Colonel Allen, in a narrative of his captivity, written by himself, gives a fearful account of the condition of the American prisoners in New York. Before he was exchanged he was arrested on the absurd charge of breaking his parole, and thrown into the Provost jail. Here he remained from August to May, during which time he witnessed instances of suffering of the most agonizing kind, and was himself compelled again to feel the barbarous treatment of British officials.
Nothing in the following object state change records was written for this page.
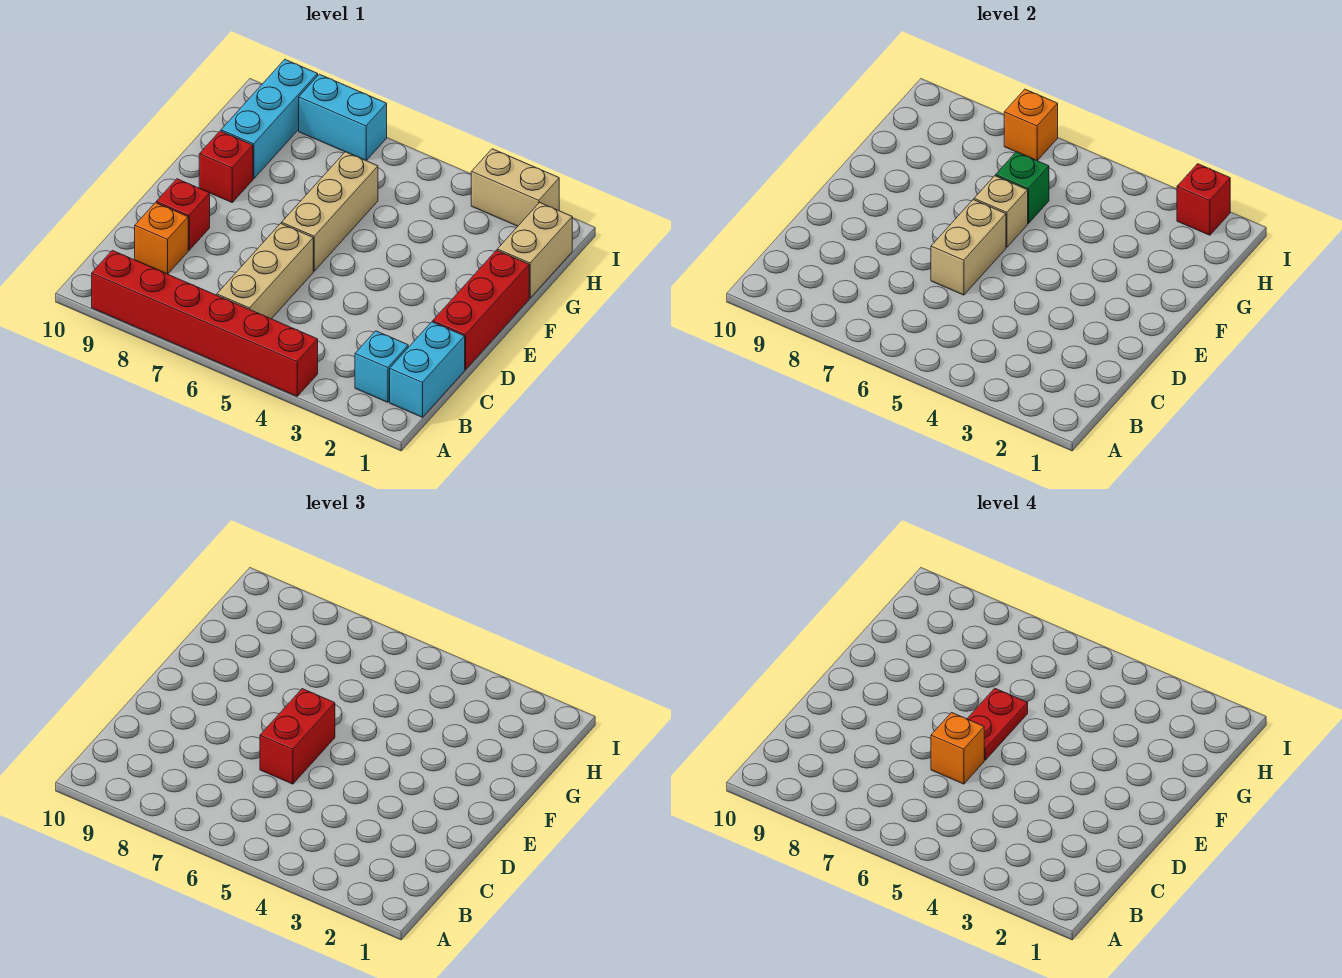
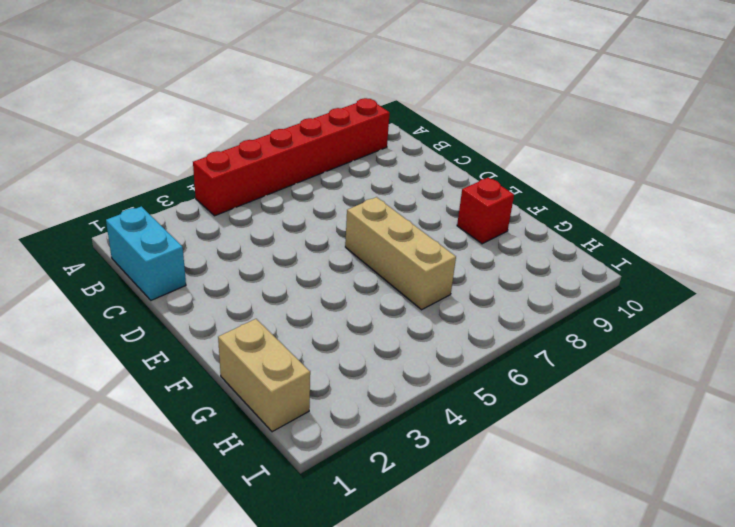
none -> cyan 1x1 brick [355,331,408,402]
none -> tan 1x3 brick [217,223,313,319]
none -> orange 1x1 brick [135,203,188,274]

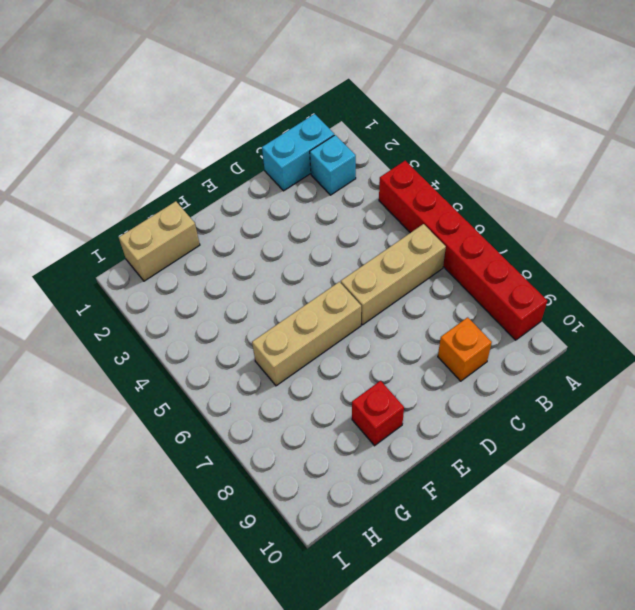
none -> red 1x3 brick [433,250,529,370]
none -> red 1x1 brick [156,179,210,250]
none -> cyan 1x3 brick [221,60,318,179]

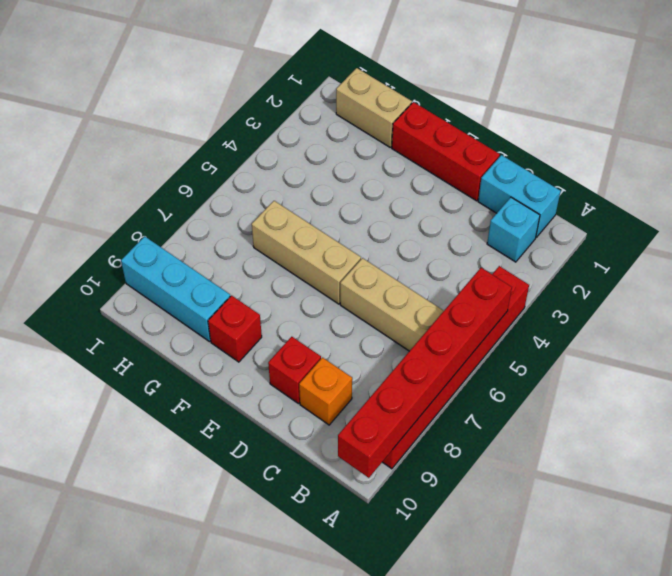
red 1x6 brick [338,268,512,478] -> none
none -> tan 1x2 brick [471,149,559,226]
none -> cyan 1x2 brick [299,74,387,161]
none -> tan 1x2 brick [931,200,1006,295]

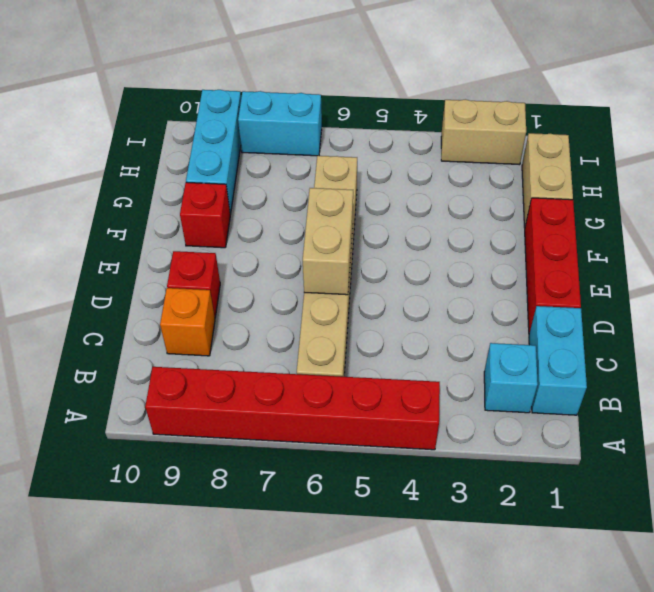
none -> tan 1x1 brick [974,176,1028,247]
none -> green 1x1 brick [996,152,1049,223]
none -> red 1x1 brick [1177,164,1230,235]

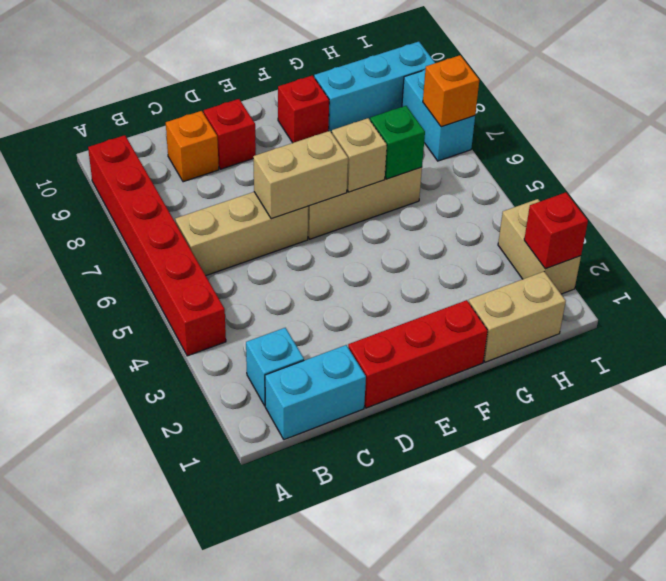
none -> red 1x2 brick [260,689,335,784]
none -> orange 1x1 brick [931,712,984,784]
none -> red 1x2 plate [967,688,1028,760]

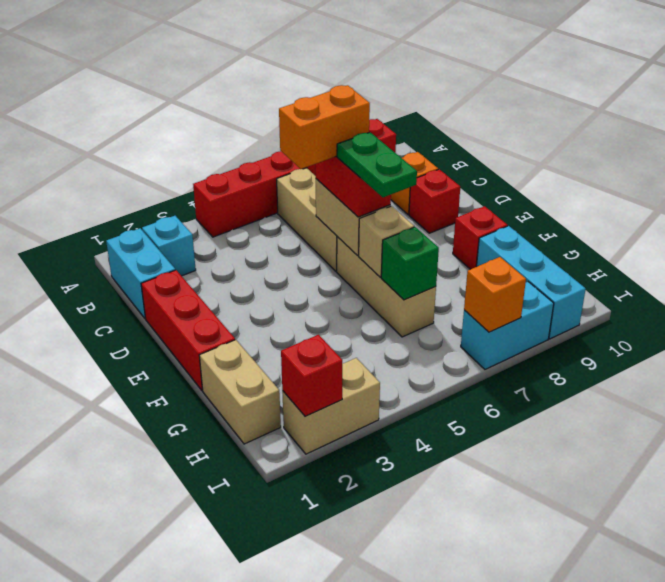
orange 1x2 brick [279,85,370,169] -> orange 1x1 brick [931,712,984,784]
green 1x2 plate [337,132,417,197] -> red 1x2 plate [967,688,1028,760]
At the expiration of the above period he was exchanged, and once more tasted of the sweets of freedom.

It may not be out of place here, since we have given an account of Barton's brilliant exploit in the capture of General Prescott, to relate the story of General Wadsworth's abduction, who fell into the hands of the British in a manner somewhat similar, though the affair was characterized by no such daring on the part of the enemy as our own young officer showed, in venturing into the lines of the English, since General Wadsworth was known to be almost wholly unprotected at the time it was resolved to take him.

In the spring of 1780 he was appointed to the command of a party of State troops in Canada, in the district of Maine. At the expiration of the time for which the troops were engaged, General Wadsworth dismissed them, retaining six soldiers only as his guard, as he was making preparations to depart from the place. A neighbor communicated his situation to the British commander at Penobscot, and a party of twenty-five soldiers, commanded by Lieutenant Stockton, was sent to make him a prisoner. They embarked in a small schooner, and, landing within four miles of the General's quarters, they were concealed in the house of a Methodist preacher by the name of Snow—professedly a friend to us, but really a traitor—until eleven in the evening, when they made their arrangements for the attack.

The party rushed suddenly on the sentinel, who gave the alarm, and one of his comrades instantly opened the kitchen door, and the enemy were so near as to enter with the sentinel. The lady of the General, and her friend, Miss Fenno, of Boston, were in the house at the time. Mrs. Wadsworth escaped from her husband's room into that of Miss Fenno.

The assailants soon became masters of the whole house, except the room where the General was, and which was strongly barred, and they kept up a constant firing of musketry into the windows and doors, except into those of the ladies' room. General Wadsworth was provided with a pair of pistols, a blunderbuss and a fusee, which he employed with great dexterity, being determined to defend himself to the last moment. With his pistols, which he discharged several times, he defended the rooms of his window and a door which opened into a kitchen. His blunderbuss he snapped several times, but unfortunately it missed fire; he then secured his fusee, which he discharged on some who were breaking through the windows, and obliged them to flee. He next defended himself with his bayonet, till he received a ball through his left arm, when he surrendered, which terminated the contest. The firing, however, did not cease from the kitchen until the General unbarred the door, when the soldiers rushed into the room, and one of them, who had been badly wounded, pointing a musket at his breast, exclaimed, with an oath, "you have taken my life, and I will take yours." But Lieutenant Stockton turned the musket aside, and saved his life. The commanding officer now applauded the General for his admirable defense, and assisted in putting on his clothes, saying, "you see we are in a critical situation, and therefore you must excuse haste." Mrs. Wadsworth threw a blanket over him, and Miss Fenno affixed a handkerchief closely around his wounded arm.